__本文__
縄文研究の地平 2013 -環状集落を見直す-

日時:2013年2月23日(土) 9:50~16:40
場所:東京都埋蔵文化財センター 会議室(東京都 多摩市)
趣旨:主に縄文時代中期勝坂2式から加曽利E1式/曽利I式/大木8a式を対象に、環状集落は縄文社会の中で特殊な存在なのか否かについて、生態・社会・宗教・形成過程などの複眼的な視点から検討する。新地平編年を考慮した時間軸を設定し、研究史と現状を紹介した上で、環状集落の成立・形成と連関性の強い要素ないし現象が介在するのか否かを帰納的に問い直す。

環状構造の集落の生態的・社会的・宗教的な評価に向けて -物質文化要素間の分析から立ち上げる-(山本 典幸)
環状集落を見直すための時間設定(黒尾 和久)
北関東の貯蔵穴の分析(塚本 師也)
甲信・関東の土器系統の分析(今福 利恵)
武蔵野・多摩地域の土偶の分析(中山 真治)
南関東の集落形成過程の分析(小林 謙一)

デジャ・ビュ(deja vu)、既視感。この光景、どこかで見たような気がする。
これは私だけの感想ではなく、代表部に所属される旧知の関係者も同じようなことを述べられており、発表者自身にも分有されていたようである。20年前は革新的だった「新地平」も、今や硬直化を免れえない「地平」になったということか。帰路、この研究集会をやや離れたところから見ていた外野の意見として、思いつくままに刷新策を幾つか述べた。
1.50代以上の発表・コメントは控える。出来れば20代・30代で構成。
2.発表者・コメントの性別比率を半々に。

__指示__
本文について次の問いに答えよ。
(a) 研究集会の会場はどこか。
(b) 「北関東の貯蔵穴の分析」の発表者は誰か。
(c) 刷新策の2番目では、発表者・コメントの性別比率をどうするとしているか。

__利用可能なデータ__
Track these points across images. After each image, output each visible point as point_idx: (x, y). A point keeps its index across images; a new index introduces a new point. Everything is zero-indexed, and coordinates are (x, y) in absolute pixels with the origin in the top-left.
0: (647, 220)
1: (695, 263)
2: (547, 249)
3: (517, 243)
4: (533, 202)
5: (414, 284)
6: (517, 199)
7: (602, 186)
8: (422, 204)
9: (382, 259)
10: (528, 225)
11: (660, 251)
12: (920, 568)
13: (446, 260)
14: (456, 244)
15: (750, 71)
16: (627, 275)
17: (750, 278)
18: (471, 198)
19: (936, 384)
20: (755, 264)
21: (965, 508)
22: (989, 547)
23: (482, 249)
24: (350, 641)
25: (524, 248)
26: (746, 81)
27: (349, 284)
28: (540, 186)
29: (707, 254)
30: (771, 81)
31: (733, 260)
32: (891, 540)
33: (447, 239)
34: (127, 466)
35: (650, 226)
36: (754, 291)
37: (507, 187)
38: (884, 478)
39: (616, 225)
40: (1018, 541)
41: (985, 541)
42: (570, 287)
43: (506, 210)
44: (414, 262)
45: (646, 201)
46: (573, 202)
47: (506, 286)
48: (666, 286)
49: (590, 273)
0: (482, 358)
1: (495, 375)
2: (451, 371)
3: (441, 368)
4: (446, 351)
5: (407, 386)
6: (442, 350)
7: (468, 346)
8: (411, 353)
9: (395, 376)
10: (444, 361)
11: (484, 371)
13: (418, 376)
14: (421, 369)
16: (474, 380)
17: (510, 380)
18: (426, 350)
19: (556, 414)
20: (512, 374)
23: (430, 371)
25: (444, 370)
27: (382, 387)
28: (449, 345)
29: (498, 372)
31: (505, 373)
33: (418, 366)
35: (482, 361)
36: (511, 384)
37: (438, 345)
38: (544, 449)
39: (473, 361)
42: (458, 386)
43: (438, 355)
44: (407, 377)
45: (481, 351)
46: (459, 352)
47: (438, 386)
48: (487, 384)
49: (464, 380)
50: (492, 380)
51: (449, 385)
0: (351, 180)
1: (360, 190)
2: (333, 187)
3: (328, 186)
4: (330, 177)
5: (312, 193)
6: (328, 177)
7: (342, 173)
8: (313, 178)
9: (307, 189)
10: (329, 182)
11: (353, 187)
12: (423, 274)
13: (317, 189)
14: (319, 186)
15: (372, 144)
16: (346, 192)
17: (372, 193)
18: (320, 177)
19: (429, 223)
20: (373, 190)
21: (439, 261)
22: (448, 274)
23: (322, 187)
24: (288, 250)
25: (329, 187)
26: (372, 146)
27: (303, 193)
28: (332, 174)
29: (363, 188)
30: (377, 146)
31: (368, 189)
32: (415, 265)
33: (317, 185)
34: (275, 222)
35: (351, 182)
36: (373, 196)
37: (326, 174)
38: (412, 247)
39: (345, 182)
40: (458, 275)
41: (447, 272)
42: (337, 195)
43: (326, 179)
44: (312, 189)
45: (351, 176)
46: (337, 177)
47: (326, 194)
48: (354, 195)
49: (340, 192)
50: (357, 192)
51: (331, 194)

__期待される出力__
(a) 東京都埋蔵文化財センター 会議室(東京都 多摩市)
(b) 塚本 師也
(c) 半々にする。